The complexity of our society is the accumulation of many small decisions made by each individual
Some refer to it as the butterfly effect. The flaps of a butterfly lead to a tornado. In other words, many small perturbations would build up to a larger effect. This applies to many aspects. The financial markets, a nation’s identity, a community’s culture. There are all amalgamations of many small behaviours and decisions, made by you and me. We will present the use case of this via search analytics later.
Latent is the state of inertia before a material event happens. In latent combinations, these can lead to a market-moving event. To the informed, this is when intelligence can be applied, to preempt the big moves.
‘The stars are aligned tonight, hence X is likely to happen.’
‘This is a key resistance level. If it manages to break X, it could go all the way to Y’. (A practitioner’s favourite)
‘Something does not feel right, I better…’
‘There is something different about X today, could it be…’
‘This is some hot stuff, hence it could trend’ (For viral media)
These are what we experience in everyday life. We have this ‘gut’ feeling that something is likely to happen. Just that we can’t really ascertain it.
Machine Learning Approach
A right way to work this is to use machine learning. We brute force all the historical occurrences and the probability of what happened next. We then plug in our current state into the ‘learnt model’ and assess what is likely to happen next. A less fanciful to describe this will be a regression. For a real-life problem set, we may need more complexities to address the issues. Perhaps the correlation between the factors is non-linear? Or we need more repetitions to get an acceptable answer? Or we need to transform and change the form of the input data?
This is predictive analytics explained.
Using search analytics to uncover hidden intentions by individuals
When humans like you and I make decisions, we need to gather information before making a final decision. Information gathering in today’s context is very much ‘Googling’. With internet provision becoming more widespread, we turn to Google for an instant answer. For ‘data scientists’ like us who have the knowledge and means to get plugged into the backend side of the search engines, we are able to investigate what the combined herd is thinking at any point of time. This is a valuable avenue to uncover hidden intentions by individuals.

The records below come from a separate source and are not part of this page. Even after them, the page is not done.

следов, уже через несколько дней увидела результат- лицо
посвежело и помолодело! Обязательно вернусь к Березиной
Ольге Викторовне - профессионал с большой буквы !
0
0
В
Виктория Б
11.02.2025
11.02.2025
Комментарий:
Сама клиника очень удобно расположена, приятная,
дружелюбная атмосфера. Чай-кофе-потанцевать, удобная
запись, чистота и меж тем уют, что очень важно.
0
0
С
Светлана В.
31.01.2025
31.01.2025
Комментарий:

Google takes up 90.31% of the search engine market so plugging into Google API for search analytics will be sufficient. For context, frequency in keyword searches is shown to correlate with reports of flu infections in US, unemployment rates and US stock market trading volume. Intuitively, this should make sense. If we are falling ill due to catching the flu bug in the office, we will be searching for ‘Flu remedies’ on google. If our stock holding suddenly face a big decline in value, we will be rushing to find out more information on the stock.
Use case for an artificial plant retailer in Singapore, Urbangreens
This a generic use case example to demostrate the capability of search analytics. We use python and google trends API.
Urbangreens as a new plants retailer in Singapore. Consequently, many decisions need to be made:
- What items should we sell?
- Who should we sell to?
- What overseas market should we target?
- For SEO purposes, what are the keywords we should deploy?
- What complementary products should we sell?
- Who are our competitors?
Applying search analytics
Our first port of call is to check google search interest for ‘Artificial Plants’ over time. We feed in the data over time and visualize it.
There is a noticeable pick up in keyword trend post-2013 for both World and Singapore regions. Again, this can be due to the general pick up in general consumer sentiment. In the same way, this also correlated with recovering global GDP growth over the same period of time. Perhaps, this is an after-effect of the post-financial crisis, with the pick up of discretionary spending and on home decor.
For Singapore alone, search demand for ‘Artificial Plant’ has picked up in 2018. Could this be an interesting emerging trend in Singapore? Let’s watch.
Next, where should we export plants overseas?
We construct a heat map using a current normalized search interest across geographical regions. The data visualization is very clear. We should be looking to export to Australia, New Zeland markets for geographical proximity to Singapore.
Next, we need to consider our competitors, complementary products through correlated keywords analysis.
Uniquely, the related queries suggest that IKEA is a key competitor. We should also consider selling hanging plants, artificial flowers, aquarium plants correspondingly. These are related keywords a potential artificial plant buyer will look at.
Search analytics data could provide future insights into future trends of consumer behaviour. Combining large behavioural data sets could open up new insights into different stages of large-scale collective decision making.